Les scénarios indicatifs des processus en jeu dans la baisse de la mortalité liée à la chaleur se révèlent peu pertinents pour la mortalité liée au froid, dont on sait qu’elle dépend d’autres variables que la température, comme la sévérité de l’épidémie de grippe saisonnière. Son influence n’a pas pu être examinée par manque de données. D’une manière générale, l’étude est limitée par l’absence de prise en compte de facteurs non climatiques susceptibles d’agir sur la relation température-mortalité et d’influencer son évolution (pollution atmosphérique, urbanisation, changements démographiques, croissance économique, etc.).

Amplitude thermique : impact non négligeable sur la mortalité

Les données ne montrent pas de tendance uniforme à la hausse ou à la baisse de l’écart entre les températures maximale et minimale au cours de la journée, dans un contexte général de faible augmentation de la température moyenne. La comparaison des valeurs mesurées durant les trois premières et les trois dernières années de la période d’observation indique par exemple que la DTR a augmenté parallèlement à la TMJ au Brésil (passant de 8,8 ̊C en moyenne au cours des années 1997-1999 [TMJ = 24,1 ̊C] à 9,1 ̊C en 2009-2011 [TMJ = 24,3 ̊C]) ainsi qu’en Corée, en Irlande et en Australie, alors qu’elle a baissé au Japon (de 8,8 à 8,2 ̊C entre les années 1972 à 1974 [TMJ = 14,4 ̊C] et 2010 à 2012 [15,5 ̊C]) et aux États-Unis.

L’effet de la DTR sur la mortalité a été apprécié en calculant l’excès de risque associé, d’une part, à l’exposition à une valeur au 99e percentile par rapport à un écart de température nul, d’autre part, à une augmentation de 10 ̊C de la DTR (délai de réponse allant jusqu’à 14 jours). Les résultats indiquent des effets de la DTR plus importants et rapides dans les pays chauds (Australie, Brésil et Espagne) que dans les pays aux climats plus froids comme le Royaume-Uni et le Canada. L’augmentation de 10 ̊C de la DTR est associée à une augmentation significative de la mortalité dans la plupart des pays, en particulier en Corée (+ 6 % [IC95 : 3-9,1]), en Espagne (+ 4,4 % [3-5,8]) et au Brésil (+ 4,2 % [1,7-6,7]).
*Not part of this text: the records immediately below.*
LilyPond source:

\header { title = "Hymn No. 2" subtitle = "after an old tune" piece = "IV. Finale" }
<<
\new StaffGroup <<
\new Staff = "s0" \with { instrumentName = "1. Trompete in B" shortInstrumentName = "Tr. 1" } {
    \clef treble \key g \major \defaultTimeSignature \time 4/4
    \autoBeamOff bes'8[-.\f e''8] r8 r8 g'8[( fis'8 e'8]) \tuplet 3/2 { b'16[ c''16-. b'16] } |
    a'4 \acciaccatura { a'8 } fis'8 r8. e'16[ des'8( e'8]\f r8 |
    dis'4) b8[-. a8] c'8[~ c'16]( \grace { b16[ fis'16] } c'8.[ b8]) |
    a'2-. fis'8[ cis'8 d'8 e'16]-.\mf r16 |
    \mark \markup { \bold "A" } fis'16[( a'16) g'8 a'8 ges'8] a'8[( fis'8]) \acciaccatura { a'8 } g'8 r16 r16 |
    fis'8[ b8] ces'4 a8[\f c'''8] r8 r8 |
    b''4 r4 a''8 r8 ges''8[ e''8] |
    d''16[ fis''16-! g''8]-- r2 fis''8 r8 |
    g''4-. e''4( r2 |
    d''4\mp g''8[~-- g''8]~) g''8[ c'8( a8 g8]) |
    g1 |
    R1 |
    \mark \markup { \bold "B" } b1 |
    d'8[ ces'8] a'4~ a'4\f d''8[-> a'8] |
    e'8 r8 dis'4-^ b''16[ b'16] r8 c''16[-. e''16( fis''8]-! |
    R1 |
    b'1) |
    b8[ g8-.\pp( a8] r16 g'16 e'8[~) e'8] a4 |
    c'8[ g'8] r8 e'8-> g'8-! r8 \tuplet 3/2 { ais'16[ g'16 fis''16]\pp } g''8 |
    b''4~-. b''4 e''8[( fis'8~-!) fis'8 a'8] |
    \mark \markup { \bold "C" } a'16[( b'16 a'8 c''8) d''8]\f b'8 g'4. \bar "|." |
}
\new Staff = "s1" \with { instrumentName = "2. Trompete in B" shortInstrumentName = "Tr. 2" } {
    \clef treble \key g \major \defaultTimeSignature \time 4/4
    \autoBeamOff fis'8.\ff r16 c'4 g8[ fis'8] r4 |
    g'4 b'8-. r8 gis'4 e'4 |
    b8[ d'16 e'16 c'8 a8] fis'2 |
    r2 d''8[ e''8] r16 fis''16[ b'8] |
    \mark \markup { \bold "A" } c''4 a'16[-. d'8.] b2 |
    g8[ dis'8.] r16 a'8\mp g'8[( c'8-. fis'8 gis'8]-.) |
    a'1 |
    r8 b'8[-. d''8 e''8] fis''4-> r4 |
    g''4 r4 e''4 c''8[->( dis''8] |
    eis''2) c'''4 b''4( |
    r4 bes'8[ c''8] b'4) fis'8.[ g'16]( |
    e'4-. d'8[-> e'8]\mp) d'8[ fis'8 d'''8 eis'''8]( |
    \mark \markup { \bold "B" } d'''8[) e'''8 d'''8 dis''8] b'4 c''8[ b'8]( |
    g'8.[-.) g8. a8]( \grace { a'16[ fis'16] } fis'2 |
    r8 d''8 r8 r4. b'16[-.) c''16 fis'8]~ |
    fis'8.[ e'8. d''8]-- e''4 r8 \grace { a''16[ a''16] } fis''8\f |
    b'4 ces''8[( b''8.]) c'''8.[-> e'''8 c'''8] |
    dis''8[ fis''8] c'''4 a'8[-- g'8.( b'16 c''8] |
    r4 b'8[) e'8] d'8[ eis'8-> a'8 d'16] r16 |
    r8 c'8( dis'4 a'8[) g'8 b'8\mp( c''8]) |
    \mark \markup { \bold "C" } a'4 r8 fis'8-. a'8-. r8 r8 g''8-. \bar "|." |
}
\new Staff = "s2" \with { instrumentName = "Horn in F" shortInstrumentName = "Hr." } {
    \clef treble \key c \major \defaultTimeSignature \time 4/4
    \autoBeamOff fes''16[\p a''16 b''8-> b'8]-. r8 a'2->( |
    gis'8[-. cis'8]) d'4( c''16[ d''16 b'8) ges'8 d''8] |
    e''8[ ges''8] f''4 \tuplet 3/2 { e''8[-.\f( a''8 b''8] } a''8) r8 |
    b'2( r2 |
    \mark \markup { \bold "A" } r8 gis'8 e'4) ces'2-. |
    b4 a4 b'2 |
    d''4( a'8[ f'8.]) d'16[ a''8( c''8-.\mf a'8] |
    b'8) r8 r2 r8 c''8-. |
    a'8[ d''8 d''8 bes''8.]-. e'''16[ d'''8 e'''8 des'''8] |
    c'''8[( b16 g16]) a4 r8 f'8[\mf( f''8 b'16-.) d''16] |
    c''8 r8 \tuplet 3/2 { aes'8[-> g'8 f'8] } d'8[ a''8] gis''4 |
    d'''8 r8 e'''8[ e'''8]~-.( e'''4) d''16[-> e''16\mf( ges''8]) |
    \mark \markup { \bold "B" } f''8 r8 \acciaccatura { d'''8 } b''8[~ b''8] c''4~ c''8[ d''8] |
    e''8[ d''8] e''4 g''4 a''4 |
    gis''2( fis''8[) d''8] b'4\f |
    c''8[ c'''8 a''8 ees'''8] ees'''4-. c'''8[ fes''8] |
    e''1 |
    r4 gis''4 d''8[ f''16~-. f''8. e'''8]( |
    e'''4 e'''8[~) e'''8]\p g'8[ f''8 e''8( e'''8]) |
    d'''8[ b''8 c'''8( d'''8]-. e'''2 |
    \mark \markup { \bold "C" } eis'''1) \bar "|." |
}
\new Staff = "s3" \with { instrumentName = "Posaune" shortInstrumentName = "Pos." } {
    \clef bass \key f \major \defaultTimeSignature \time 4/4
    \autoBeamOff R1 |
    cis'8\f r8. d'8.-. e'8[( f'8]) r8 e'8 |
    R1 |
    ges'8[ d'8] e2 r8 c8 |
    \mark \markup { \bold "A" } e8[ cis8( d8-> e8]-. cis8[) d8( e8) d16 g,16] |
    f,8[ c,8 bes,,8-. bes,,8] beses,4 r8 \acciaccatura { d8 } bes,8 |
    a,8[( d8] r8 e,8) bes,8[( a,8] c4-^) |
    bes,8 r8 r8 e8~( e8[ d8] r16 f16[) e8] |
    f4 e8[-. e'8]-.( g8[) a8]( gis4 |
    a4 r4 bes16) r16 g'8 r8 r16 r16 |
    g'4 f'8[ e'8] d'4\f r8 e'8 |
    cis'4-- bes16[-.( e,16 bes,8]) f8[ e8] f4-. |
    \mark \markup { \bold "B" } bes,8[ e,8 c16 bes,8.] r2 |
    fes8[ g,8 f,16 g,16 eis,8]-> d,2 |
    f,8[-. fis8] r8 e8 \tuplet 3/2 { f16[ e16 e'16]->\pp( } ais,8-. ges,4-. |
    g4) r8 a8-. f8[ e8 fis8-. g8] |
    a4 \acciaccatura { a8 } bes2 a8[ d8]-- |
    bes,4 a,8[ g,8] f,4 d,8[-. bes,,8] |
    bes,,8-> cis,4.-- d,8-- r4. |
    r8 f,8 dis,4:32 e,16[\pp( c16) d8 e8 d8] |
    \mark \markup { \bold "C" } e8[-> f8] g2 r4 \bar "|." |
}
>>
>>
Ces trois pays sont aussi ceux pour lesquels la fraction des décès attribuables à la DTR est la plus importante (respectivement estimée à 4,5 %, 4,2% et 3,7 %). L’analyse de son évolution dans le temps montre qu’elle a augmenté dans tous les pays à l’exception du Japon et de l’Irlande. Les pentes les plus fortes concernent la Corée (où la FA a augmenté de 0,56 % par an en moyenne sur les 19 années d’observation) et la Colombie (0,31 % par an sur 16 années), tandis que le rythme est particulièrement lent au Canada et aux États-Unis (respectivement 0,03 et 0,09 % d’augmentation par an sur 26 et 22 ans).
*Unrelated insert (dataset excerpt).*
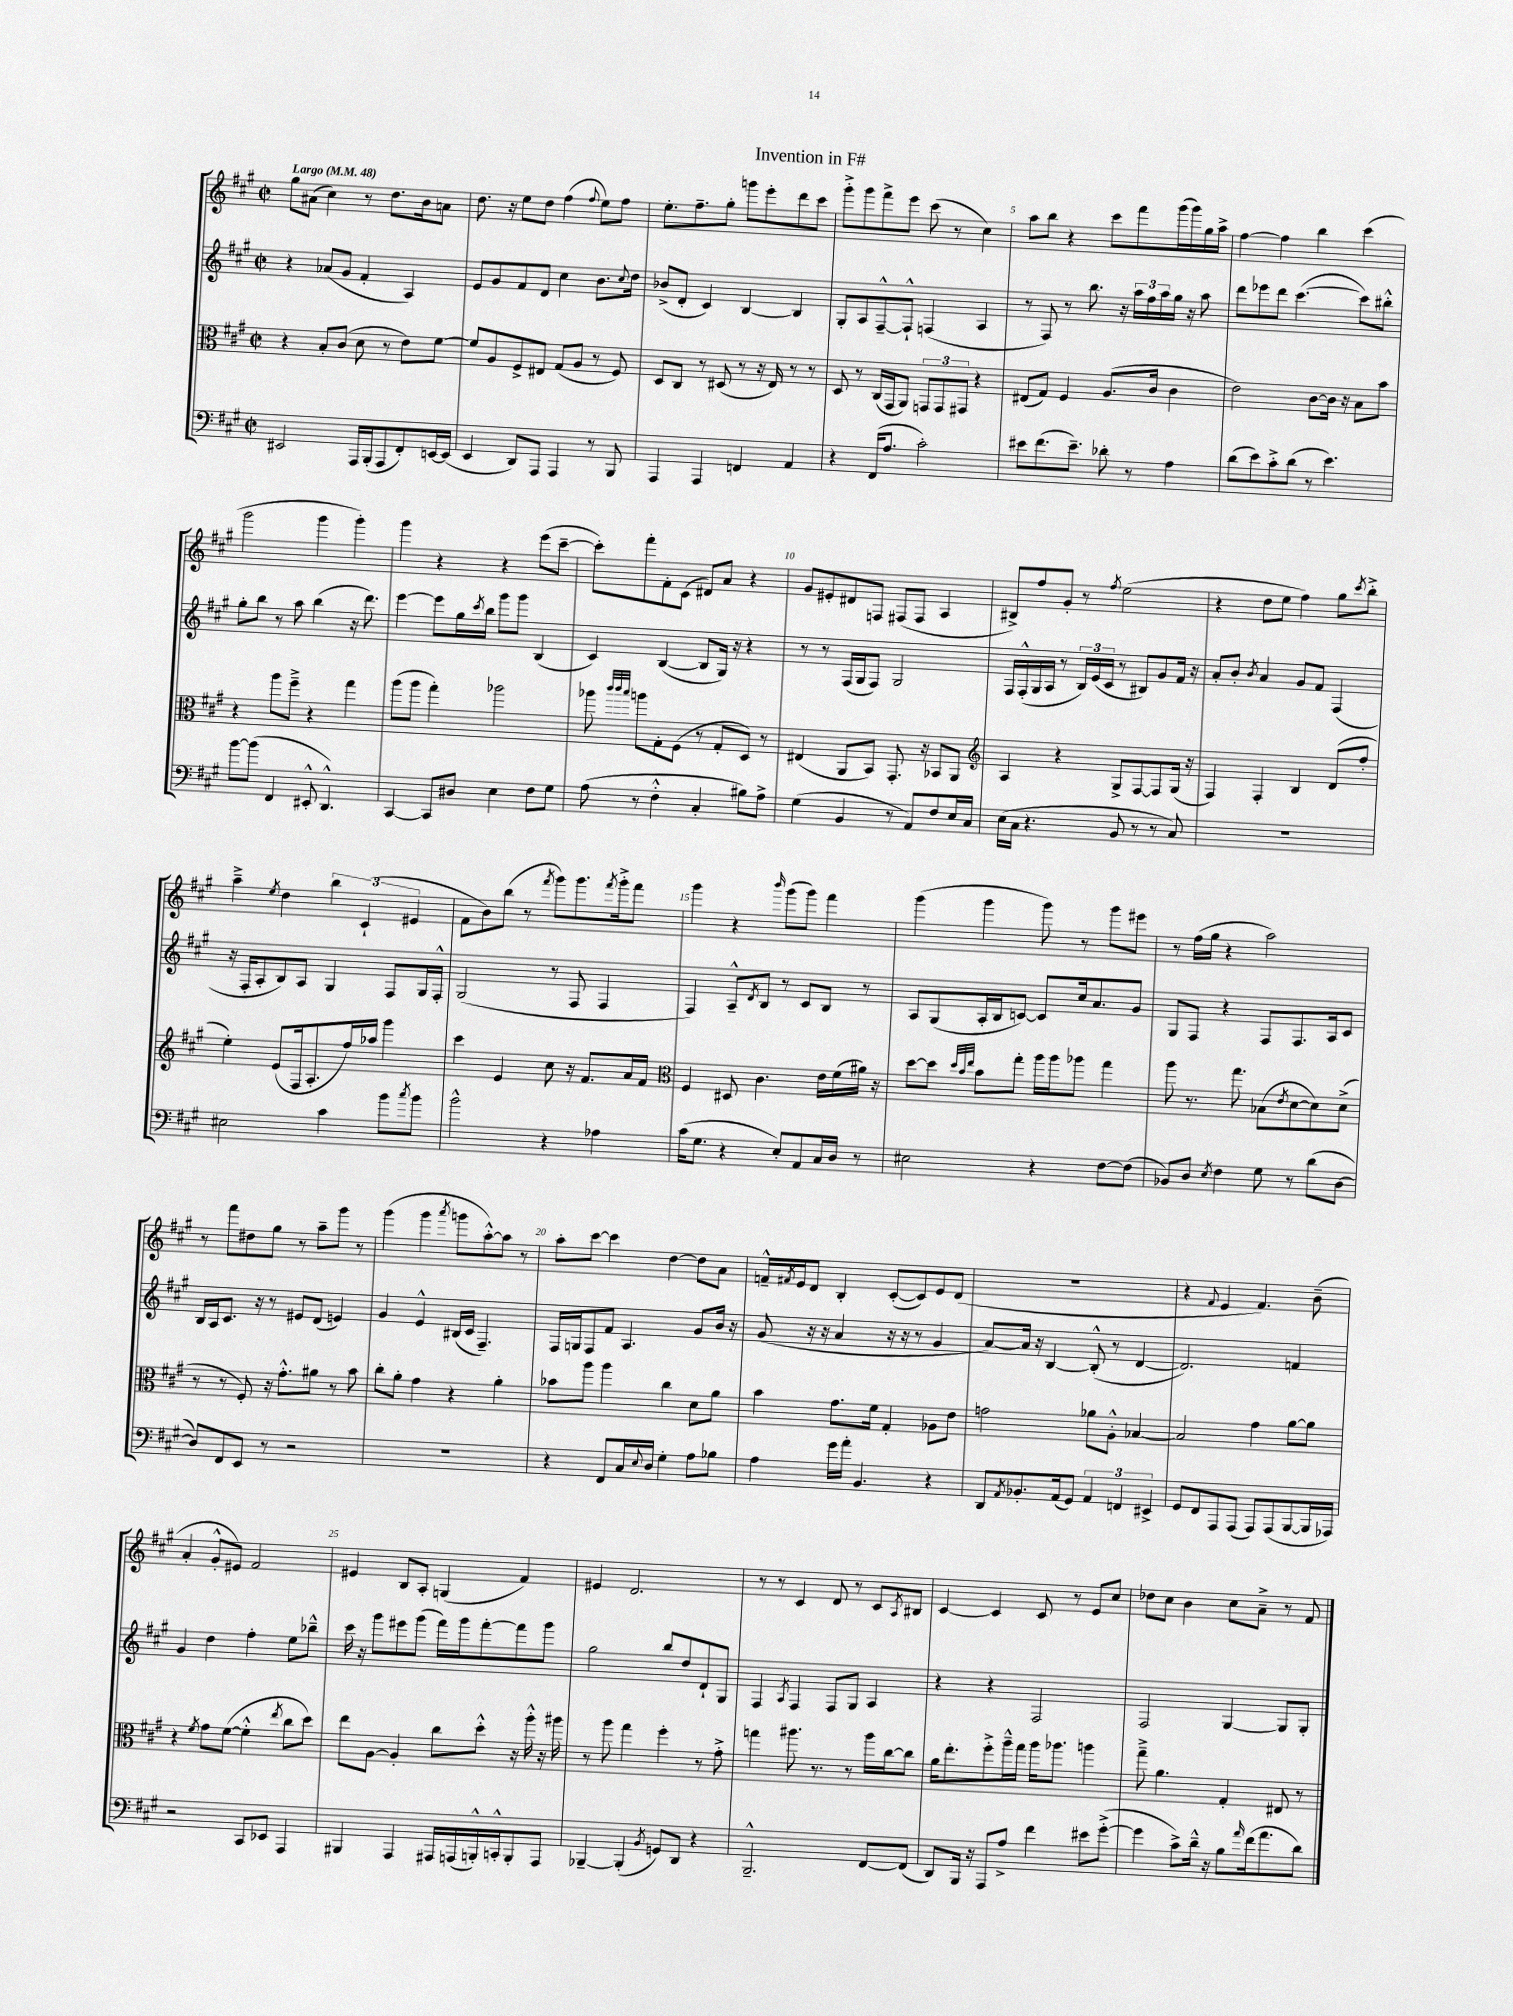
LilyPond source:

Ces résultats ouvrent plusieurs pistes de travail. L’impact plus important de la DTR sur la mortalité dans les pays chauds suggère que l’exposition à des températures élevées réduit la tolérance de l’organisme aux écarts brutaux de température, incitant à examiner l’hypothèse d’un effet aggravant du réchauffement climatique. Un facteur clé pourrait être le veillissement de la population qui accompagne la hausse de l’impact de la DTR sur la mortalité dans les pays examinés. En tout état de cause, les auteurs estiment que l’amplitude thermique mérite d’être considérée dans les politiques de santé publique comme dans la recherche sur les effets sanitaires du changement climatique, initialement focalisées sur les dangers des fortes chaleurs.

  • [1] Environ Risque Sante 2015 ; 14 : 464-5. doi : 10.1684/ers.2015.0814
  • [2] Environ Risque Sante 2017 ; 16 : 121-2. doi : 10.1684/ers.2017.0977

Publication analysée :

* Vicedo-Cabrera AM1, Sera F, Guo Y, et al. A multi-country analysis on potential adaptive mechanisms to cold and heat in a changing climate. Environ Int 2018 ; 111 : 239-46. doi : 10.1016/j.envint.2017.11.006

1 Department of Social and Environmental Health Research, London School of Hygiene and Tropical Medicine, Londres, Royaume-Uni.

# Lee W1, Bell ML, Gasparrini A, et al. Mortality burden of diurnal temperature range and its temporal changes: a multi-country study. Environ Int 2018 ; 111 : 123-30. doi : 10.1016/j.envint.2017.10.018

1 Graduate School of Public Health, Seoul National University, Séoul, République de Corée.